= Al Markim =

American actor

Alfred Markim (born Alfred D. Moskowitz; May 22, 1927 – November 24, 2015) was an American film and television actor, best known for his role as Astro in the 1950s live, sci-fi television series, Tom Corbett, Space Cadet. His lead character, Astro, was an engineer and scientist from Venus on the show. He transitioned to television production during the 1960s and was inducted into the Video Hall of Fame in 1996.

== Early life and career ==
Markim was born and raised in Wilkes-Barre, Pennsylvania. He served in the United States Army during World War II and was present at the post-war Nuremberg trials. He became an actor following the war, appearing in the off-Broadway production of La Ronde and early episodes of the CBS soap opera, Love of Life.

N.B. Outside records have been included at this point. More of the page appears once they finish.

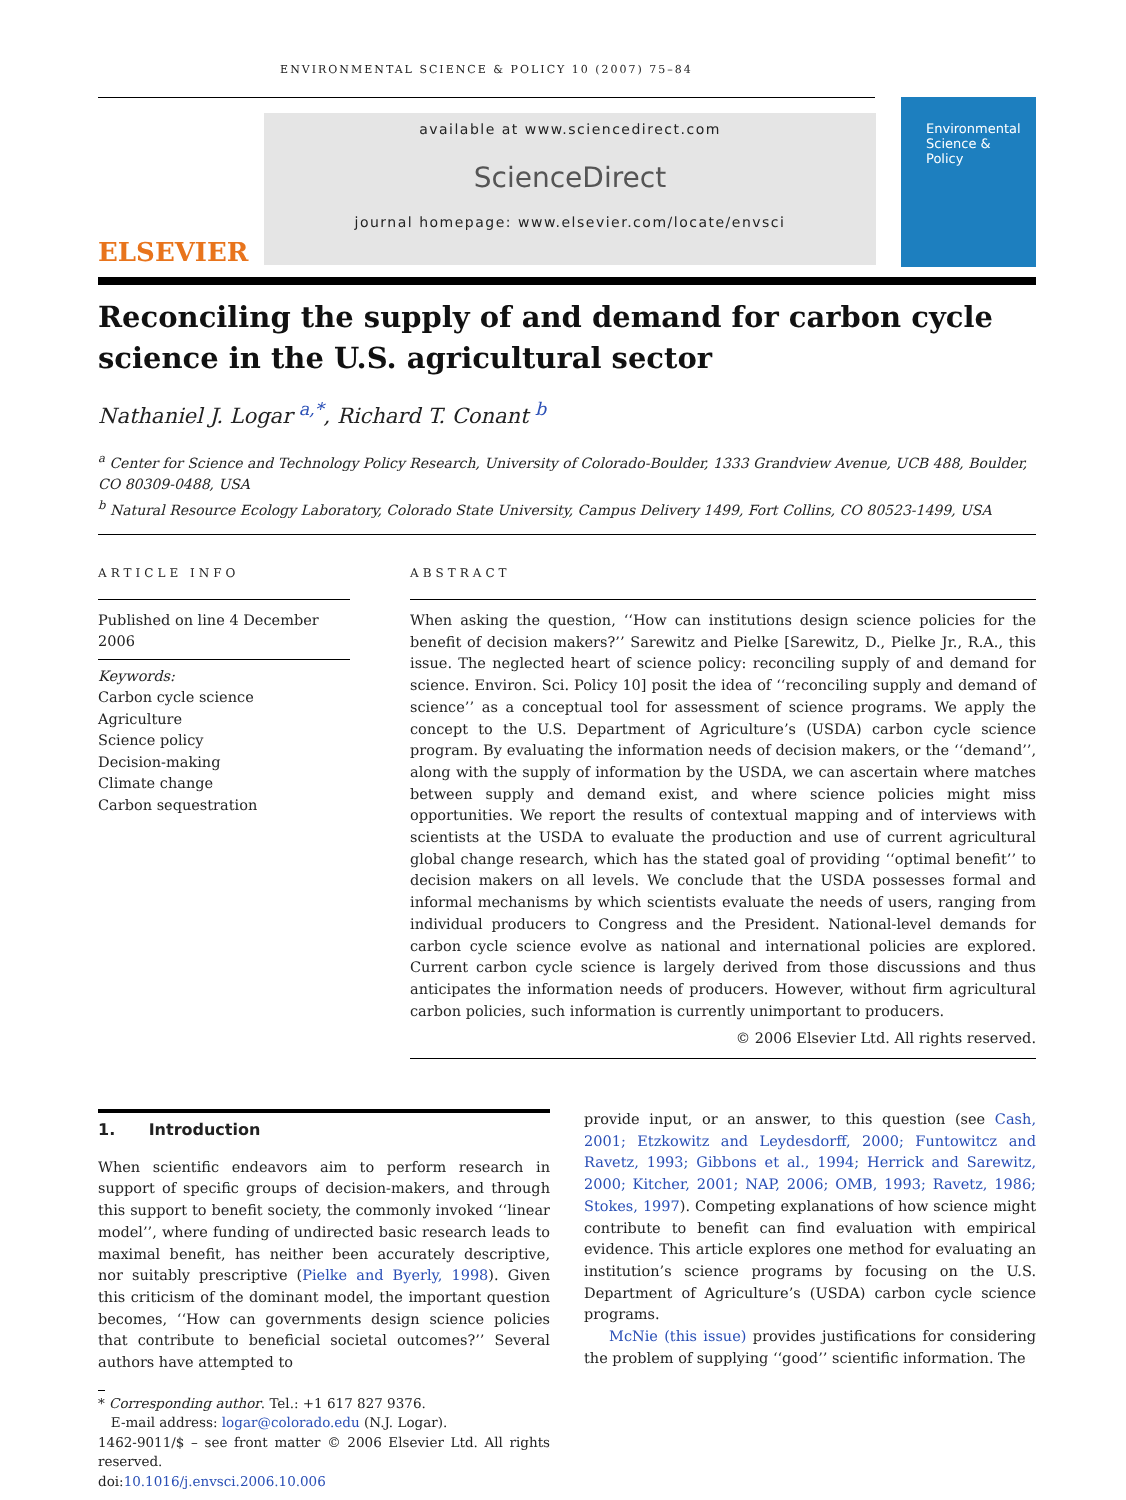ENVIRONMENTAL SCIENCE & POLICY 10 (2007) 75–84
ELSEVIER
available at www.sciencedirect.com
ScienceDirect
journal homepage: www.elsevier.com/locate/envsci
Environmental
Science &
Policy
Reconciling the supply of and demand for carbon cycle science in the U.S. agricultural sector
Nathaniel J. Logar <sup>a,*</sup>, Richard T. Conant <sup>b</sup>
<sup>a</sup> Center for Science and Technology Policy Research, University of Colorado-Boulder, 1333 Grandview Avenue, UCB 488, Boulder, CO 80309-0488, USA
<sup>b</sup> Natural Resource Ecology Laboratory, Colorado State University, Campus Delivery 1499, Fort Collins, CO 80523-1499, USA
ARTICLE INFO
Published on line 4 December 2006
Keywords:
Carbon cycle science
Agriculture
Science policy
Decision-making
Climate change
Carbon sequestration
ABSTRACT
When asking the question, ‘‘How can institutions design science policies for the benefit of decision makers?’’ Sarewitz and Pielke [Sarewitz, D., Pielke Jr., R.A., this issue. The neglected heart of science policy: reconciling supply of and demand for science. Environ. Sci. Policy 10] posit the idea of ‘‘reconciling supply and demand of science’’ as a conceptual tool for assessment of science programs. We apply the concept to the U.S. Department of Agriculture’s (USDA) carbon cycle science program. By evaluating the information needs of decision makers, or the ‘‘demand’’, along with the supply of information by the USDA, we can ascertain where matches between supply and demand exist, and where science policies might miss opportunities. We report the results of contextual mapping and of interviews with scientists at the USDA to evaluate the production and use of current agricultural global change research, which has the stated goal of providing ‘‘optimal benefit’’ to decision makers on all levels. We conclude that the USDA possesses formal and informal mechanisms by which scientists evaluate the needs of users, ranging from individual producers to Congress and the President. National-level demands for carbon cycle science evolve as national and international policies are explored. Current carbon cycle science is largely derived from those discussions and thus anticipates the information needs of producers. However, without firm agricultural carbon policies, such information is currently unimportant to producers.
© 2006 Elsevier Ltd. All rights reserved.
1. Introduction
When scientific endeavors aim to perform research in support of specific groups of decision-makers, and through this support to benefit society, the commonly invoked ‘‘linear model’’, where funding of undirected basic research leads to maximal benefit, has neither been accurately descriptive, nor suitably prescriptive (Pielke and Byerly, 1998). Given this criticism of the dominant model, the important question becomes, ‘‘How can governments design science policies that contribute to beneficial societal outcomes?’’ Several authors have attempted to
* Corresponding author. Tel.: +1 617 827 9376.
E-mail address: logar@colorado.edu (N.J. Logar).
1462-9011/$ – see front matter © 2006 Elsevier Ltd. All rights reserved.
doi:10.1016/j.envsci.2006.10.006
provide input, or an answer, to this question (see Cash, 2001; Etzkowitz and Leydesdorff, 2000; Funtowitcz and Ravetz, 1993; Gibbons et al., 1994; Herrick and Sarewitz, 2000; Kitcher, 2001; NAP, 2006; OMB, 1993; Ravetz, 1986; Stokes, 1997). Competing explanations of how science might contribute to benefit can find evaluation with empirical evidence. This article explores one method for evaluating an institution’s science programs by focusing on the U.S. Department of Agriculture’s (USDA) carbon cycle science programs.
McNie (this issue) provides justifications for considering the problem of supplying ‘‘good’’ scientific information. The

Markim appeared in the lead role of Astro in the popular sci-fi television series, Tom Corbett, Space Cadet, which aired from 1950 to 1955. The series, which was broadcast live from a New York City studio, aired on all four of the existing television networks of the era - CBS, ABC, NBC, and the DuMont Television Network.

== Achievements ==
Markim transitioned from acting to television production during the 1960s. He became MGM's executive in charge of production, from which he oversaw the production of the 1964 film, The Pawnbroker, as well as being associate producer of The Fool Killer in 1965. He co-founded his company, Teletronics, in 1968, which later partnered with Sony. His company later became the Video Corporation of America, which ultimately merged with Technicolor. In 1996, Markim was inducted into the Video Hall of Fame.

==Personal life==
He and his wife Sondra had five children. Markim, a resident of Piermont, New York, died on November 24, 2015, at the age of 88.